15. Jésus nous a appelés : amis. Le mot ne se trouvait qu’en Is 41,8 pour Abraham que Dieu avait visité, et au livre de la Sagesse (7,14-27) ; ici nous avons quelque chose de neuf quand amis s’oppose à “serviteurs de Dieu”.
16. Le disciple a reçu mission de porter du fruit : c’est la septième fois que l’expression ap paraît dans ce chapitre, elle en est l’axe principal. L’amour se mesurera à ses fruits qui ne se confondent pas avec les réussites de l’action apostolique ou l’activité dépensée au service du prochain ; Dieu seul connaît le progrès des personnes qui approfondissent le mystère du Christ et partagent sa croix et sa résurrection.
Jésus a indiqué l’ordre qui permettra que naisse cet amour. Il nous demande d’abord de partager sa pensée : c’est le sens des mots : gardez mes commandements. Ainsi nous deviendrons ses amis ; nous le connaîtrons comme une personne qui nous aime et dont nous partageons l’Esprit. Alors nous produirons le fruit authentique de l’amour dont le Christ est l’arbre unique.
L’amour vécu sera persécuté. Le paragraphe 18-25 oppose à la mission de porter du fruit la haine dont il sera l’objet. Le verbe haïr ou détester est ici répété sept fois.
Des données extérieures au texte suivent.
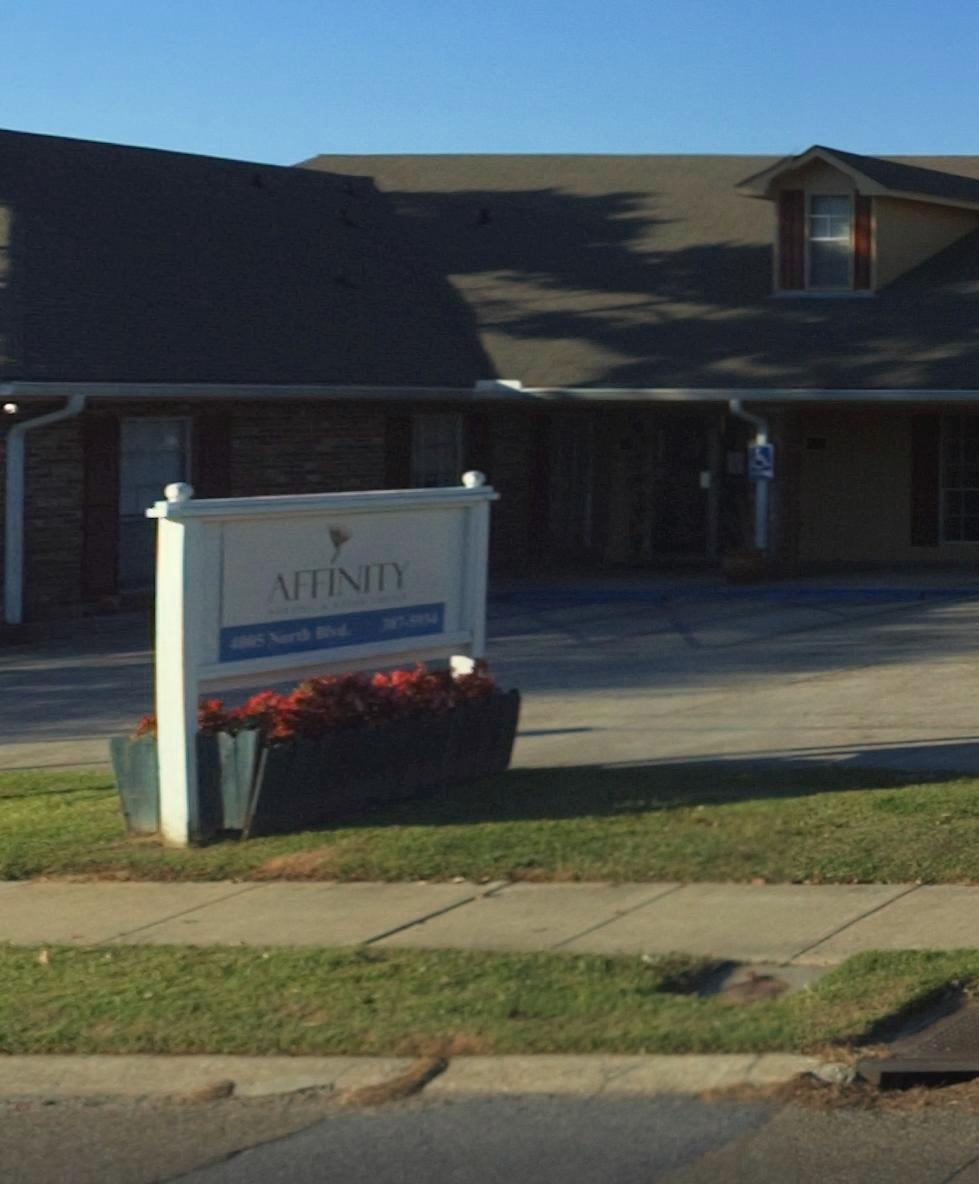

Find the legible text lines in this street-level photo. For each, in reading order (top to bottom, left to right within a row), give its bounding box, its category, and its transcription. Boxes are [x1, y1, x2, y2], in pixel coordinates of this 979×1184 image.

[265, 556, 414, 609] BusinessName: AFFINITY
[225, 631, 268, 655] StreetNumber: 4**5
[265, 619, 351, 649] StreetName: North Blvd.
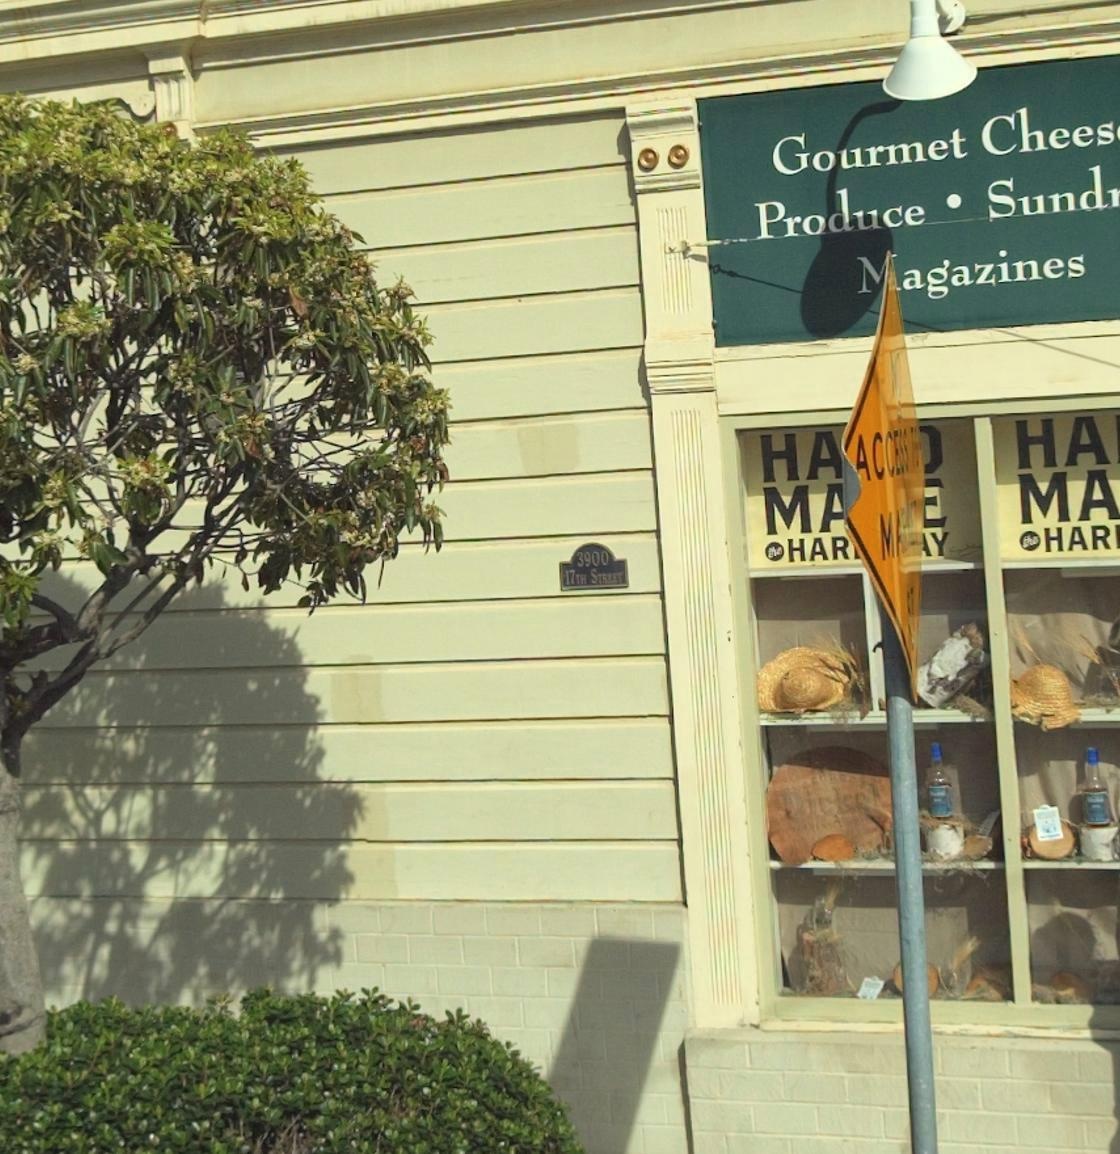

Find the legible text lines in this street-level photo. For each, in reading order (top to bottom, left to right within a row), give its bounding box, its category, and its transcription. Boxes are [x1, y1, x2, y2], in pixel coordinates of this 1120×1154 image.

Ces versets sont durs, ils sont le reflet des prophéties de l’Apocalypse ; on est très certainement dans l’erreur lors qu’on veut ignorer cette réalité d’un monde qu’on arrache au “Prince de ce monde” et qu’il ne laissera jamais partir sans qu’on ait dû payer.
19. Si vous étiez du monde. Voir la note de 3,16. Dès le moment où le croyant a été appelé, il porte en lui quelque chose de Dieu qui est inassimilable par le monde. Cela ne veut pas dire que le monde soit mauvais, mais il est aliéné et le prince de ce monde saura toujours y trouver du monde et se servir des circonstances pour lutter contre ce quelque chose de Dieu que nous portons. Ou bien il réussira à mettre en quarantaine, et même il étouffera ce que Dieu aimait en nous ; ou bien il déchargera sa haine, comme il l’a fait pour Jésus.
La section 15,26—16,33 aura deux points forts : la promesse de l’Esprit et les temps dans lesquels le disciple a toutes les raisons pour croire ou sentir que Jésus est un absent.
Les paragraphes sur la promesse de l’Esprit encadrent l’annonce des persécutions qui attendent les apôtres. L’une et l’autre étaient déjà associées en Mt 10,16-20. L’Esprit a mille manières d’assister ou de réhabiliter les témoins de Jésus. D’ordinaire, plus il attend pour le faire, plus son impact est profond.
8. Depuis le jour de la Pentecôte, l’Esprit a agi dans l’Église d’une façon nouvelle, se faisant reconnaître comme l’Esprit du Christ. Les Actes des Apôtres montrent les divers aspects de son activité qui étonnaient et conduisaient au Baptême de nouveaux croyants, en même temps qu’ils excitaient la haine de ceux qui n’avaient pu croire.
10. Faut-il comprendre justice ou chemin de justice ? Dans le premier cas, l’Esprit révèle au croyant la glorification (ou la justification) du Christ mis en croix. Dans le second cas, il enseigne au croyant le chemin de justice car le Christ est parti vers le Père et on ne peut plus le voir et le suivre.
13. En 15,26 l’Esprit rendait témoignage. Ici, l’Esprit dira, il annoncera… Ces mots visent les signes, l’inspiration et les intuitions qui guident aussi bien les personnes que l’Église dans son ensemble. Jean pense d’abord au prophétisme chrétien : Mt 10,20 ; Ac 8,29 ; 10,19 ; 1Tim 4,1 et l’Apocalypse ch. 2-3 et 22,17.
L’Esprit n’a pas de message propre ; il se fait “esprit des prophètes”, et l’Apocalypse voit dans leurs messages le “témoignage (ou déclaration) de Jésus” (Ap 19,10). Voir encore : 1Co 14,32 ; 1Jn 4,1 ; Ap 22,6.
Les charismes prophétiques sont donc pour Jean un aspect important de la vie de l’Église. Nous avons rappelé dans le commentaire de He 7,1 le rôle décisif joué par les prophètes dans la formulation de la foi nouvelle. Ils donnaient une nouvelle interprétation des textes bibliques qui parfois nous déconcerte, mais que notre credo a reconnue. L’Apocalypse est le meilleur exemple de cette forme de prophétie, et il faudrait y ajouter les “discours” du présent évangile.